• **PROBLEM**
Pictures are to be left out, and only the lines from the one with "[44,556,62,571] 5- -> [68,548,91,565] [X]" through the last line of the listing below are to be repeated exactly.

^^^^^^^^^^^^^^^^

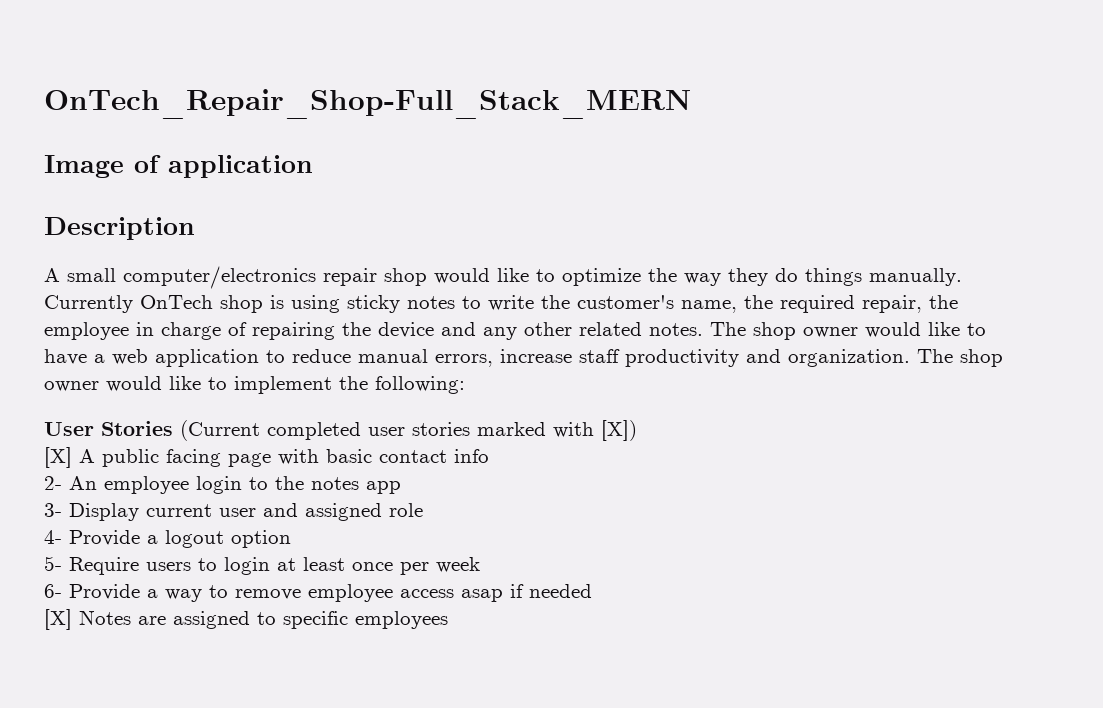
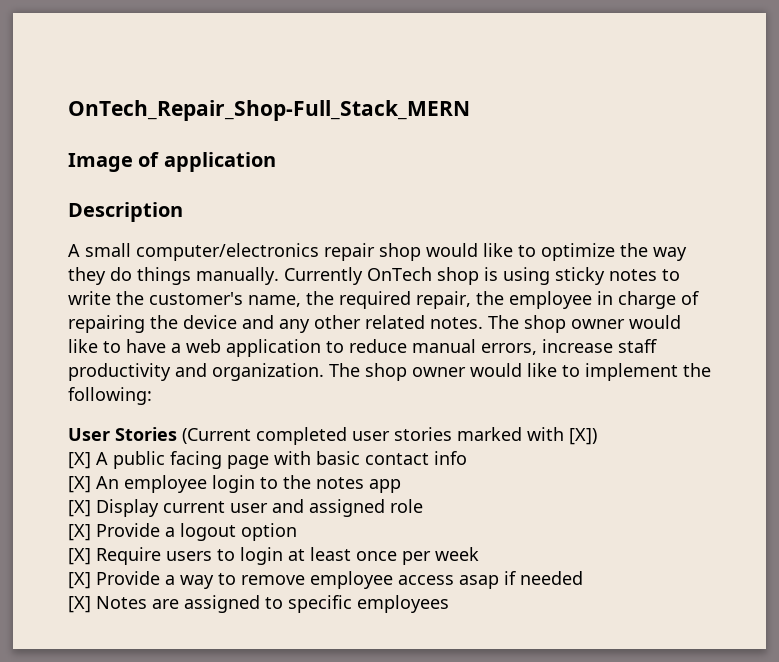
[44,476,62,490] 2- -> [68,476,91,493] [X]
[44,503,62,517] 3- -> [68,500,91,517] [X]
[44,530,62,544] 4- -> [68,524,91,541] [X]
[44,556,62,571] 5- -> [68,548,91,565] [X]
[44,584,62,598] 6- -> [68,572,91,589] [X]

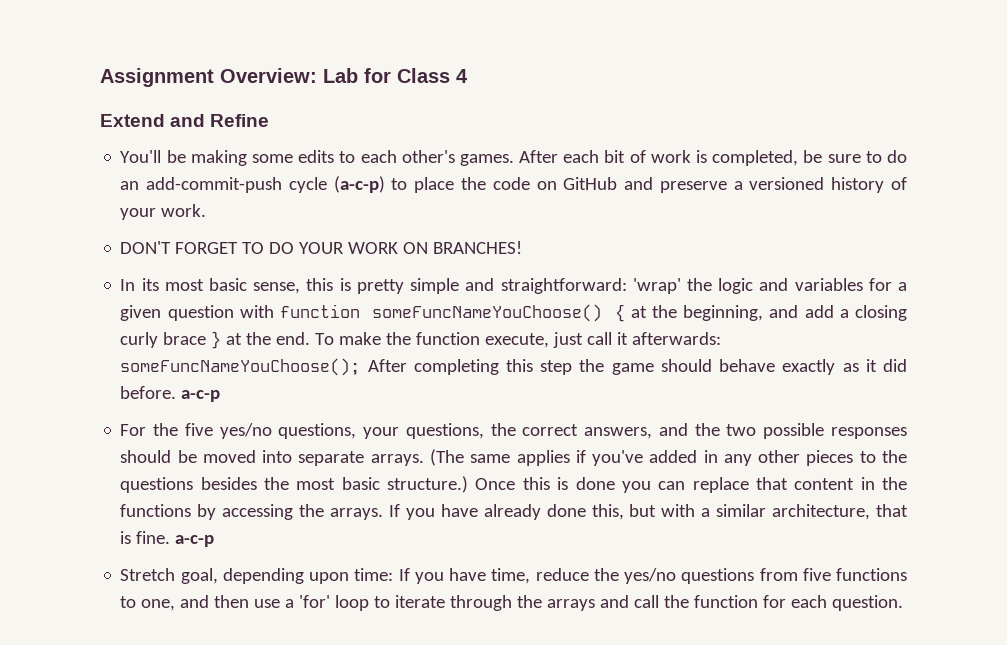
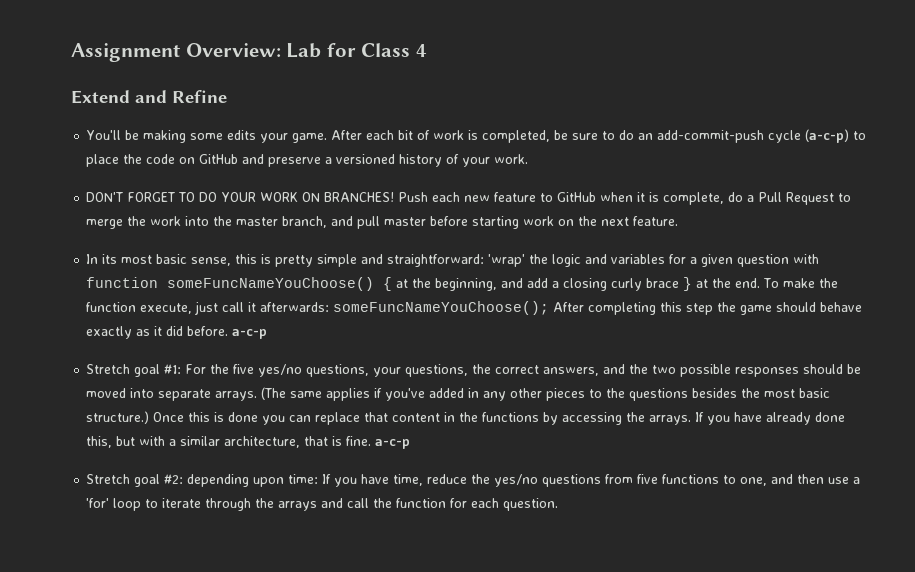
[339,150,514,166] to each other's games. -> [260,133,328,143] your game.
(523, 247) none -> [398,192,852,205] [86,216,679,229] Push each new feature to GitHub when it is complete, do a Pull Request to merge the work into the master branch, and pull master before starting work on the next feature.
(221, 396) none -> [86,364,182,377] Stretch goal #1:
[180,568,218,584] goal, -> [134,474,184,487] goal #2:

^^^^^^^^^^^^^^^^

• **ANSWER BOX**
[44,556,62,571] 5- -> [68,548,91,565] [X]
[44,584,62,598] 6- -> [68,572,91,589] [X]

[339,150,514,166] to each other's games. -> [260,133,328,143] your game.
(523, 247) none -> [398,192,852,205] [86,216,679,229] Push each new feature to GitHub when it is complete, do a Pull Request to merge the work into the master branch, and pull master before starting work on the next feature.
(221, 396) none -> [86,364,182,377] Stretch goal #1:
[180,568,218,584] goal, -> [134,474,184,487] goal #2:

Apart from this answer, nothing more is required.